◆ RECORD SET ◆
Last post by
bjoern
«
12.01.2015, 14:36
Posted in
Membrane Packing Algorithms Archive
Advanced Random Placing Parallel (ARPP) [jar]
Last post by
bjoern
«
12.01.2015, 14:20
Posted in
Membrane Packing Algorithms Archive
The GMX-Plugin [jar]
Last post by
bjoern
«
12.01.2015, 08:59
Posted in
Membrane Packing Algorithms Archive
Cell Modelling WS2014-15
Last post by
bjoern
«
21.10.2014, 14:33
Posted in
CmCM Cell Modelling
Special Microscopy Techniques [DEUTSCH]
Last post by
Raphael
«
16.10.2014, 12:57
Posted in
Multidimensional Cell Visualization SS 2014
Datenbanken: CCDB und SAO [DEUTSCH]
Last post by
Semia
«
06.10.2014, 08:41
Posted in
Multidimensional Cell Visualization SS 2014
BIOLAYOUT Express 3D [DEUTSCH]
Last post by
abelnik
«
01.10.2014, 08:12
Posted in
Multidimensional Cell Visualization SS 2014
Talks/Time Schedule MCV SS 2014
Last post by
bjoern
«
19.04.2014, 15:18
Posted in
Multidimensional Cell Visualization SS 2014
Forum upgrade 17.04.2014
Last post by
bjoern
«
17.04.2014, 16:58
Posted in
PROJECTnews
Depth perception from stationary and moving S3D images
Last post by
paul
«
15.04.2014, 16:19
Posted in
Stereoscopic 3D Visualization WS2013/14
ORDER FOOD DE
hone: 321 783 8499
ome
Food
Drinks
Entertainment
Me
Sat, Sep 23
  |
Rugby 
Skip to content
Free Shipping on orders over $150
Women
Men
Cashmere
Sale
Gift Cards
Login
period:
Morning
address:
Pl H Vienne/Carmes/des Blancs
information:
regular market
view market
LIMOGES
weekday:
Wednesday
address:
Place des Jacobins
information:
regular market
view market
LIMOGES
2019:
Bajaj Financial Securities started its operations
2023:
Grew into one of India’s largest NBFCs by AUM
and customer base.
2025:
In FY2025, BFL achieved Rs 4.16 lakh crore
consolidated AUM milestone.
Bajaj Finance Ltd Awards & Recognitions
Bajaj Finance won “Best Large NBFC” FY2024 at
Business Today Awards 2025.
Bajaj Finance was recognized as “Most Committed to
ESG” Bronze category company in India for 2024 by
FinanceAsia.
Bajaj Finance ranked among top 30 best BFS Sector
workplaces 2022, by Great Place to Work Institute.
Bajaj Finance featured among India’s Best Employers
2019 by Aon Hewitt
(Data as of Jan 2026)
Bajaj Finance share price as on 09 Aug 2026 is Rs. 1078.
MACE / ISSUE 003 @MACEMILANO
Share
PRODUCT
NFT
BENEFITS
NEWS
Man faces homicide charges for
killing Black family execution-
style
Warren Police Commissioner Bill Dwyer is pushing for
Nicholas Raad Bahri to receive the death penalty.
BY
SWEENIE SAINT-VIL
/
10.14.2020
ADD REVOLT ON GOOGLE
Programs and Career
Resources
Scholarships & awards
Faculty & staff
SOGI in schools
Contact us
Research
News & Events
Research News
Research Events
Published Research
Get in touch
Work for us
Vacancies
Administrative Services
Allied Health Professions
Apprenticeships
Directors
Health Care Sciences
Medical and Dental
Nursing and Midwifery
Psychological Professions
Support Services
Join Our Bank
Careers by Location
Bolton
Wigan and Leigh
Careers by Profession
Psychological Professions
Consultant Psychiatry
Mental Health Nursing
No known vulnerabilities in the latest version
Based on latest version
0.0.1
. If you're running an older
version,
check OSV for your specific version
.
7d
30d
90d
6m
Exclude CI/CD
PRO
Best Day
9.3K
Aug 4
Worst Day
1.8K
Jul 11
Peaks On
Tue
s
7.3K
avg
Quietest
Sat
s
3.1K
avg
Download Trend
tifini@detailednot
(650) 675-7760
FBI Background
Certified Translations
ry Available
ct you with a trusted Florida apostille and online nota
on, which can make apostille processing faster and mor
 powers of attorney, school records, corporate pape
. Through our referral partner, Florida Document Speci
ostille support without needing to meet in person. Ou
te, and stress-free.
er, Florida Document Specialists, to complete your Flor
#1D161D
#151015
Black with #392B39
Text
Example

◆ WHAT THE TASK REQUIRES ◆
Each line of the data should be given back exactly.

◆ EXERCISE ANSWER ◆
Last post by
bjoern
«
12.01.2015, 14:36
Posted in
Membrane Packing Algorithms Archive
Advanced Random Placing Parallel (ARPP) [jar]
Last post by
bjoern
«
12.01.2015, 14:20
Posted in
Membrane Packing Algorithms Archive
The GMX-Plugin [jar]
Last post by
bjoern
«
12.01.2015, 08:59
Posted in
Membrane Packing Algorithms Archive
Cell Modelling WS2014-15
Last post by
bjoern
«
21.10.2014, 14:33
Posted in
CmCM Cell Modelling
Special Microscopy Techniques [DEUTSCH]
Last post by
Raphael
«
16.10.2014, 12:57
Posted in
Multidimensional Cell Visualization SS 2014
Datenbanken: CCDB und SAO [DEUTSCH]
Last post by
Semia
«
06.10.2014, 08:41
Posted in
Multidimensional Cell Visualization SS 2014
BIOLAYOUT Express 3D [DEUTSCH]
Last post by
abelnik
«
01.10.2014, 08:12
Posted in
Multidimensional Cell Visualization SS 2014
Talks/Time Schedule MCV SS 2014
Last post by
bjoern
«
19.04.2014, 15:18
Posted in
Multidimensional Cell Visualization SS 2014
Forum upgrade 17.04.2014
Last post by
bjoern
«
17.04.2014, 16:58
Posted in
PROJECTnews
Depth perception from stationary and moving S3D images
Last post by
paul
«
15.04.2014, 16:19
Posted in
Stereoscopic 3D Visualization WS2013/14
ORDER FOOD DE
hone: 321 783 8499
ome
Food
Drinks
Entertainment
Me
Sat, Sep 23
  |
Rugby 
Skip to content
Free Shipping on orders over $150
Women
Men
Cashmere
Sale
Gift Cards
Login
period:
Morning
address:
Pl H Vienne/Carmes/des Blancs
information:
regular market
view market
LIMOGES
weekday:
Wednesday
address:
Place des Jacobins
information:
regular market
view market
LIMOGES
2019:
Bajaj Financial Securities started its operations
2023:
Grew into one of India’s largest NBFCs by AUM
and customer base.
2025:
In FY2025, BFL achieved Rs 4.16 lakh crore
consolidated AUM milestone.
Bajaj Finance Ltd Awards & Recognitions
Bajaj Finance won “Best Large NBFC” FY2024 at
Business Today Awards 2025.
Bajaj Finance was recognized as “Most Committed to
ESG” Bronze category company in India for 2024 by
FinanceAsia.
Bajaj Finance ranked among top 30 best BFS Sector
workplaces 2022, by Great Place to Work Institute.
Bajaj Finance featured among India’s Best Employers
2019 by Aon Hewitt
(Data as of Jan 2026)
Bajaj Finance share price as on 09 Aug 2026 is Rs. 1078.
MACE / ISSUE 003 @MACEMILANO
Share
PRODUCT
NFT
BENEFITS
NEWS
Man faces homicide charges for
killing Black family execution-
style
Warren Police Commissioner Bill Dwyer is pushing for
Nicholas Raad Bahri to receive the death penalty.
BY
SWEENIE SAINT-VIL
/
10.14.2020
ADD REVOLT ON GOOGLE
Programs and Career
Resources
Scholarships & awards
Faculty & staff
SOGI in schools
Contact us
Research
News & Events
Research News
Research Events
Published Research
Get in touch
Work for us
Vacancies
Administrative Services
Allied Health Professions
Apprenticeships
Directors
Health Care Sciences
Medical and Dental
Nursing and Midwifery
Psychological Professions
Support Services
Join Our Bank
Careers by Location
Bolton
Wigan and Leigh
Careers by Profession
Psychological Professions
Consultant Psychiatry
Mental Health Nursing
No known vulnerabilities in the latest version
Based on latest version
0.0.1
. If you're running an older
version,
check OSV for your specific version
.
7d
30d
90d
6m
Exclude CI/CD
PRO
Best Day
9.3K
Aug 4
Worst Day
1.8K
Jul 11
Peaks On
Tue
s
7.3K
avg
Quietest
Sat
s
3.1K
avg
Download Trend
tifini@detailednot
(650) 675-7760
FBI Background
Certified Translations
ry Available
ct you with a trusted Florida apostille and online nota
on, which can make apostille processing faster and mor
 powers of attorney, school records, corporate pape
. Through our referral partner, Florida Document Speci
ostille support without needing to meet in person. Ou
te, and stress-free.
er, Florida Document Specialists, to complete your Flor
#1D161D
#151015
Black with #392B39
Text
Example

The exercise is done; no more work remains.